Mais contrairement à ce que prétendent régulièrement des publications sur les réseaux sociaux, il n'existe pas d'unique remède "miracle" qui pourrait guérir tous les cancers. En revanche, des chercheurs du monde entier travaillent, à partir d'expertises dans leurs domaines respectifs (dont l'immunologie ou la radiologie), à faire évoluer les traitements pour prendre en charge les patients, le mieux et le plus tôt possible.
L'AFP Factuel a publié de nombreux articles pour contrer des infox sur des traitements du cancer par des méthodes "naturelles". Parmi les faux remèdes qui reviennent régulièrement sur les réseaux sociaux figurent par exemple le "jeûne" - qui peut en réalité même être dangereux, ou encore le citron, qui pour certains devrait se consommer chaud, pour d'autres mélangé au corossol (un fruit tropical), ou encore congelé.

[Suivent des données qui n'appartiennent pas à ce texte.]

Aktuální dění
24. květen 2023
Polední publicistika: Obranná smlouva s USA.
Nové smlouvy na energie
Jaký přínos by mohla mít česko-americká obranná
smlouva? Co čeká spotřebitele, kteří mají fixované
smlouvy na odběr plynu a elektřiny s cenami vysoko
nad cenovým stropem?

Ces recettes nuisent énormément, des malades se soumettant à ces pseudo traitements avant de se résoudre à se rendre à l'hôpital, souvent dans un état cancéreux très avancé, qui peut retarder voire rendre trop tardive la prise d'un traitement pourtant possiblement efficace, ont déploré plusieurs oncologues auprès de l'AFP.
Plusieurs oncologues ont ainsi déploré auprès de l'AFP que ces méthodes au mieux inefficaces, au pire toxiques, ne mènent à l'abandon de soins par les personnes cancéreuses.